Segera setelah kedatangannya di kota kecil Speyer di Jerman pada 1542, Pierre melihat situasi yg suram. Orang-orang Katolik dengan cepat beralih ke Protestan. Perdebatan2 yg dilakukan antara para Reformator dan Katolik menunjukkan kekuatan pihak Protestan; Mereka memiliki apa yang tidak dimiliki oleh para teolog Katolik: front persatuan, organisasi yang lebih baik, dan kesederhanaan pesan. Dan para politisi dari kedua belah pihak memiliki taruhan dalam hasil perdebatan tersebut. Pierre berada di atas panggung tragedi yang sedang berlangsung, dan skornya tidak bagus untuk Gereja. Pernah karena putus asa, dia ingin meninggalkan posnya di Jerman.
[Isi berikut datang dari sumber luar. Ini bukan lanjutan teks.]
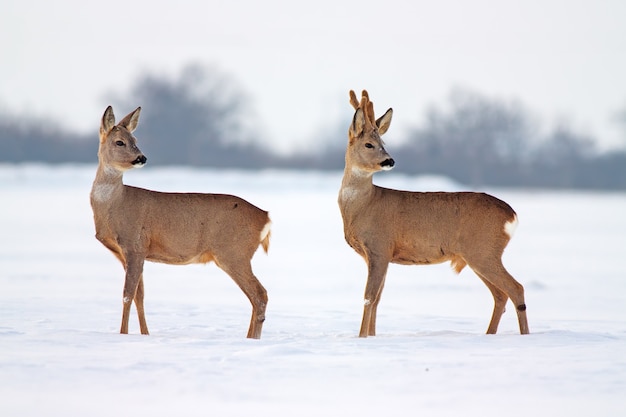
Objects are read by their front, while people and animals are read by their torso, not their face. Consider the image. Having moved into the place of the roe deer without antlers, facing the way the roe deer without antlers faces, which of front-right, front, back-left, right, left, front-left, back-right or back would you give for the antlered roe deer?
back

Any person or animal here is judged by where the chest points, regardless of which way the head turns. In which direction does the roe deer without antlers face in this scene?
to the viewer's left

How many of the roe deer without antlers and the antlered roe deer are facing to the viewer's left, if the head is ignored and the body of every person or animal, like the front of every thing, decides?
2

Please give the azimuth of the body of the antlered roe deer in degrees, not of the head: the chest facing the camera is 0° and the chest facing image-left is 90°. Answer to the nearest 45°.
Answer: approximately 90°

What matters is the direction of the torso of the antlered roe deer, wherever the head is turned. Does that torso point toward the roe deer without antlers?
yes
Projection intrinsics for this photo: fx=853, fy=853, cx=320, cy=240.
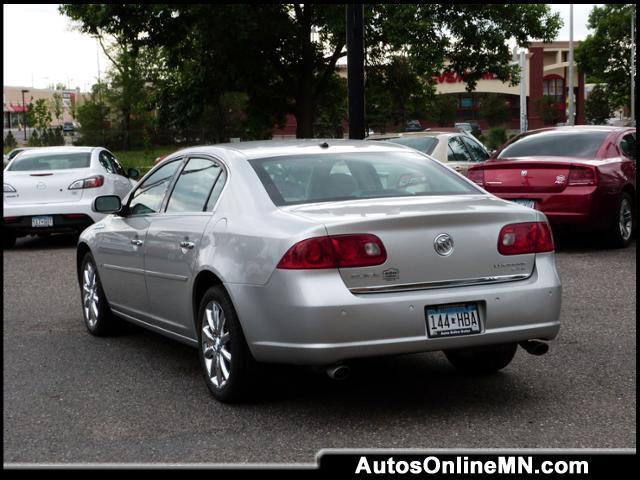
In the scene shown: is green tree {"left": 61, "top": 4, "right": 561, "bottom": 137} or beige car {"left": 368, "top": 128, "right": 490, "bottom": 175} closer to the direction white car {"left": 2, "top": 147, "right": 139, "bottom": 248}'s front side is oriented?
the green tree

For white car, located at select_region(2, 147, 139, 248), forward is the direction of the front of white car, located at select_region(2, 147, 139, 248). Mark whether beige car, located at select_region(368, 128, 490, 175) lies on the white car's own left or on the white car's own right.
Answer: on the white car's own right

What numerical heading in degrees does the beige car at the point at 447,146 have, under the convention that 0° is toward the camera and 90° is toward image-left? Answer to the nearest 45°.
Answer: approximately 225°

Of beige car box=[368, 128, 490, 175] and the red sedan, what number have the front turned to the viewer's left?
0

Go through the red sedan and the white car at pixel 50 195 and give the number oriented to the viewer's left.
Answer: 0

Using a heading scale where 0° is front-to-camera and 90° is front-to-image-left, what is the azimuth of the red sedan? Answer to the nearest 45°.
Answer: approximately 225°

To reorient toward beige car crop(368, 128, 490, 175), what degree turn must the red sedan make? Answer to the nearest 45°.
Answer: approximately 90° to its left

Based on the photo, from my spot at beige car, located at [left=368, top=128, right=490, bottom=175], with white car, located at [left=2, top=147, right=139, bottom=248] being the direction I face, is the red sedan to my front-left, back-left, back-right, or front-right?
back-left

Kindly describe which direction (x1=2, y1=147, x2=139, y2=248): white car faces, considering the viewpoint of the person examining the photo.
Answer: facing away from the viewer and to the right of the viewer

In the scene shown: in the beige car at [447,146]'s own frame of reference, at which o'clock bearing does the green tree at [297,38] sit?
The green tree is roughly at 10 o'clock from the beige car.
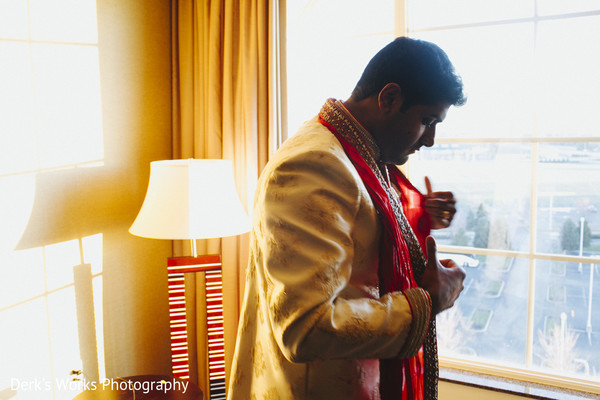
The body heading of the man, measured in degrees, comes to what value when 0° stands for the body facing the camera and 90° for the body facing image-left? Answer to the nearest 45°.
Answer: approximately 270°

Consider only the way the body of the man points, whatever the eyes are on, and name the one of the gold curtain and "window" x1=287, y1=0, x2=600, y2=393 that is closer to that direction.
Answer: the window

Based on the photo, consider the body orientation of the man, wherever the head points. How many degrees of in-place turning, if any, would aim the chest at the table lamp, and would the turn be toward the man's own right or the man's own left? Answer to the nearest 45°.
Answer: approximately 135° to the man's own left

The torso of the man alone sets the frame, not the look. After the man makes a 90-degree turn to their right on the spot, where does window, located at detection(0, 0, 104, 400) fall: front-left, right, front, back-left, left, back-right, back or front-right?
back-right

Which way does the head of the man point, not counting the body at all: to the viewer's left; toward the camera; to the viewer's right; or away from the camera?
to the viewer's right

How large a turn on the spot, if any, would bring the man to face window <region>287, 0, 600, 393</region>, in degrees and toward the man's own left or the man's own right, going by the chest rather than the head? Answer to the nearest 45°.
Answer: approximately 45° to the man's own left
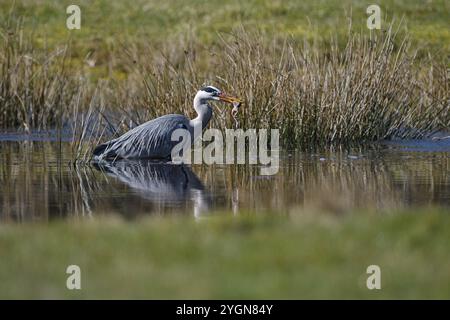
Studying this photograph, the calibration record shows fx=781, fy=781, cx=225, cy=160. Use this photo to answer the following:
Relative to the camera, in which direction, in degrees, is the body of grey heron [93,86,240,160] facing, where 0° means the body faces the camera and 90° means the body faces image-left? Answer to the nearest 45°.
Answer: approximately 270°
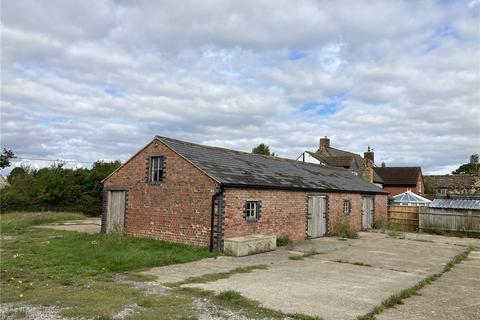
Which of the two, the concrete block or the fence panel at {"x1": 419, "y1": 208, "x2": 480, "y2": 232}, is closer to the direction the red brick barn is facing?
the concrete block

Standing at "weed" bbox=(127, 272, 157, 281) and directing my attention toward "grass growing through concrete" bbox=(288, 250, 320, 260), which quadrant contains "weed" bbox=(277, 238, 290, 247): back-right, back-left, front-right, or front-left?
front-left

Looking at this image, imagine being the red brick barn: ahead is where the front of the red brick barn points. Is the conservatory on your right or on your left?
on your left

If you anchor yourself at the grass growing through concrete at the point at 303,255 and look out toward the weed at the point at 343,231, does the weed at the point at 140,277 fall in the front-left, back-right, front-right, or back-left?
back-left

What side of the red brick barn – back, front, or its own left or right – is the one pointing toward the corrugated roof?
left

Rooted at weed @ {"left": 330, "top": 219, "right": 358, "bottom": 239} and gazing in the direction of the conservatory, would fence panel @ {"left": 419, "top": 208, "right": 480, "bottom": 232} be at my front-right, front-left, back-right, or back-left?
front-right

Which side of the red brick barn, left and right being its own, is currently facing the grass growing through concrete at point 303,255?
front

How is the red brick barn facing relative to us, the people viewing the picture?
facing the viewer and to the right of the viewer

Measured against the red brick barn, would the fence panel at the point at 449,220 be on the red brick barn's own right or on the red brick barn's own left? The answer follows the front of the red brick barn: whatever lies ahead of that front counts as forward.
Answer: on the red brick barn's own left

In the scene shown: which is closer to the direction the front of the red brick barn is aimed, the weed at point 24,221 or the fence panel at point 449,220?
the fence panel

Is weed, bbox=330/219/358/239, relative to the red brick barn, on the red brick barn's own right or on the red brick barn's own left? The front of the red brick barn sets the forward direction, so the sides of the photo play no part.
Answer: on the red brick barn's own left

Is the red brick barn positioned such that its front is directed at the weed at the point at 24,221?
no

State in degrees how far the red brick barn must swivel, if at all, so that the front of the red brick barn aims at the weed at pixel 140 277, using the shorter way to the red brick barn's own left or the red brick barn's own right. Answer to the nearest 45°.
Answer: approximately 45° to the red brick barn's own right

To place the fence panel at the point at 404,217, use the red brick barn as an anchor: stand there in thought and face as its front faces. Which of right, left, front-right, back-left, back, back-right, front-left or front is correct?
left
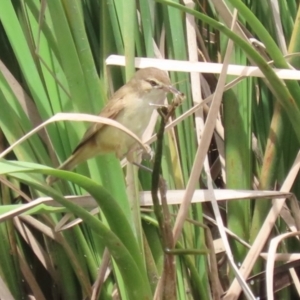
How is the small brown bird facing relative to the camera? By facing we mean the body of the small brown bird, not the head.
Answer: to the viewer's right
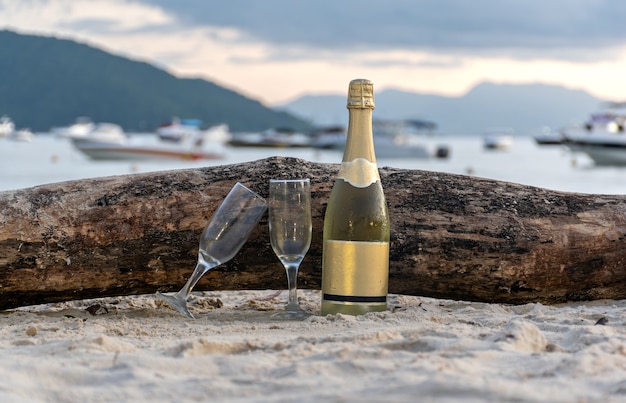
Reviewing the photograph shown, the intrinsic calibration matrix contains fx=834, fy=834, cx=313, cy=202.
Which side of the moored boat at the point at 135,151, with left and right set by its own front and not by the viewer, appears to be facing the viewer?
left

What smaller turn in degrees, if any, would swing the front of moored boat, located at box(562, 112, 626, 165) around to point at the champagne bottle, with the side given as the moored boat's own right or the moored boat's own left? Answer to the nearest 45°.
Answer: approximately 90° to the moored boat's own left

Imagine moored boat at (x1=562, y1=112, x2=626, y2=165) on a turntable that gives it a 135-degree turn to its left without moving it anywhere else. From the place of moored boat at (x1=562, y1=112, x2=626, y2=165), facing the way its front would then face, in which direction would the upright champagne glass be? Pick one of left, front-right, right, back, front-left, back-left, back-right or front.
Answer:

Dari perdebatan2 yg dia ikuti, akhirnya dia yakin bhw argumen intelektual, dan perdebatan sengit tidak akan dapat mengubah siapa pun. Kekudusan pribadi adalah kata kuncinya. 

Maka dia banyak berdoa untuk diri sendiri dan untuk orang-orang yang akan dia temui. Dia berdoa saat dia melakukan perjalanan dari satu kota ke kota lain agar pelayanannya akan berbuah. 
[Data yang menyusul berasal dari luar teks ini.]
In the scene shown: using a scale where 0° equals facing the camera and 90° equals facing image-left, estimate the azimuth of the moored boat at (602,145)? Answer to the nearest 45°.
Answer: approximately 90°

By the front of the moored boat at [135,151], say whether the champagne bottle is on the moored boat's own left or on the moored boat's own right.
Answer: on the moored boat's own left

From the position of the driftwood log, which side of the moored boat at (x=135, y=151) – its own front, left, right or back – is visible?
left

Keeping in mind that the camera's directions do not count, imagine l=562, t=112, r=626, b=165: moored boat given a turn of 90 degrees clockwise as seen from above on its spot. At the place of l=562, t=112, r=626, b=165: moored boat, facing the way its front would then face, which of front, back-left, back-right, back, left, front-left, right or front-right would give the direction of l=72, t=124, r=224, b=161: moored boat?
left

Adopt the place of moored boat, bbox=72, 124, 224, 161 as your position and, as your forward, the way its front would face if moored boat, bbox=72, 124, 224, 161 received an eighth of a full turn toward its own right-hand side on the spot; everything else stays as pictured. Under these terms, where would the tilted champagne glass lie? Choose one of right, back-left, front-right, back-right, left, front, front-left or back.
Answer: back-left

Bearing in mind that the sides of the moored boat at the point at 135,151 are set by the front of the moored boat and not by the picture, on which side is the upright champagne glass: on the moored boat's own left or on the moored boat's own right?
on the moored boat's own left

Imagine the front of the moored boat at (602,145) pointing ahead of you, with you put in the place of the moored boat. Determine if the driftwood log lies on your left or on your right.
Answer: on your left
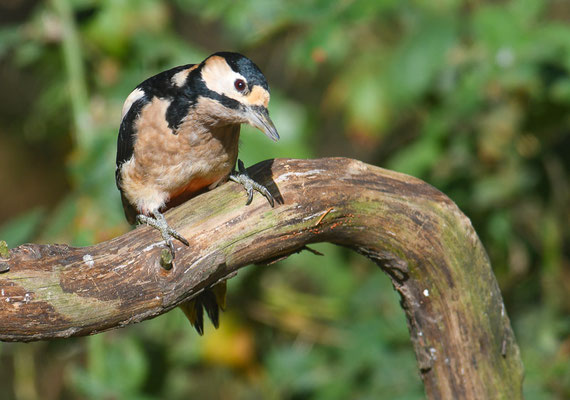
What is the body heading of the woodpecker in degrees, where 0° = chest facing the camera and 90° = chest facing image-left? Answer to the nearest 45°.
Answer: approximately 315°
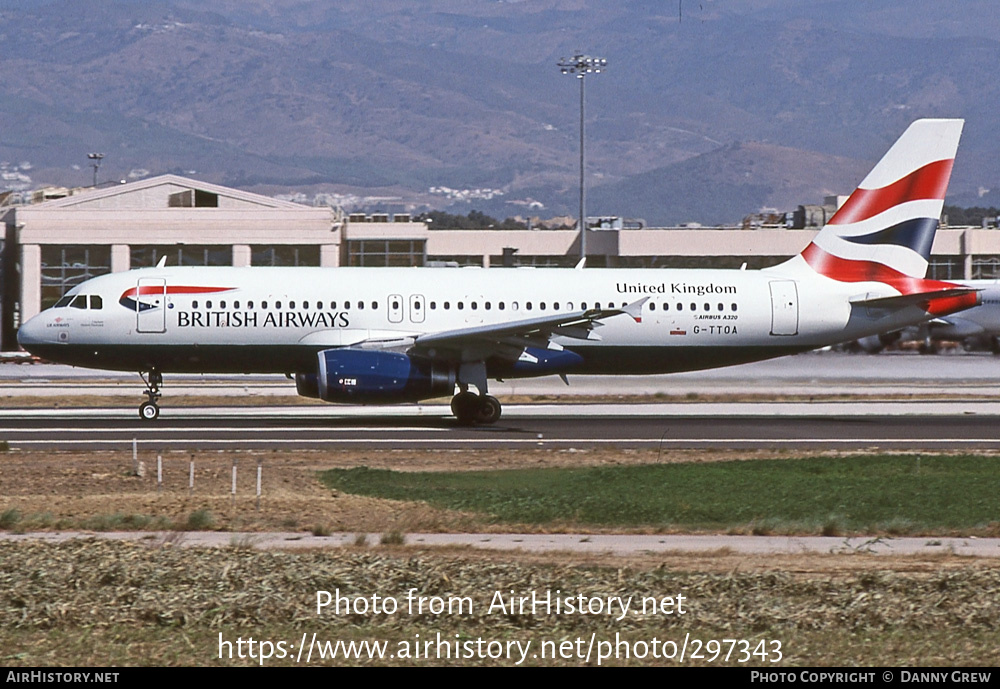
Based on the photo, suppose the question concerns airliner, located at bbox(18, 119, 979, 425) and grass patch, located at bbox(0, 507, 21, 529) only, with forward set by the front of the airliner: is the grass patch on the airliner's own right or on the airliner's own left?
on the airliner's own left

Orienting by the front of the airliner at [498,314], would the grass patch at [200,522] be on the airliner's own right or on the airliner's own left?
on the airliner's own left

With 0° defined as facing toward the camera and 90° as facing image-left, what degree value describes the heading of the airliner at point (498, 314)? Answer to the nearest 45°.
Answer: approximately 90°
Dia berkhotbah, memberi ceramah, memberi Latihan Rohani dan mendengar pengakuan sampai larut malam. Dia banyak bertemu dengan orang2, dan orang-orang tertarik kepadanya. Jika seseorang akan meninggalkan gereja, jika ada orang membutuhkan dorongan untuk bertekun dalam iman, Pierre mendengarkan dengan saksama dan menanggapi secara pastoral. Dengan kasih, dia mengembalikan orang ke Gereja. Dia menghindari pokok diskusi yang dapat menimbulkan pertengkaran. Pada masa itu, ketika toleransi agama belum dikenal, pandangannya luar biasa.

Pada tanggal 1 Agustus 1546, akibat kelelahan, Pierre meninggal di Roma dalam perjalanan ke Konsili Trent di mana dia akan bertugas sebagai penasihat teologis.

Jangan berdebat dengan sdr2 Protestan, kata Paus Fransiskus. Utamakan kasih. Mari berdoa bersama dan bekerja bersama, sehingga nanti pd waktunya semua akan menjadi satu... Ini juga yg disuarakan oleh Pierre Favre, hampir 500 th lalu.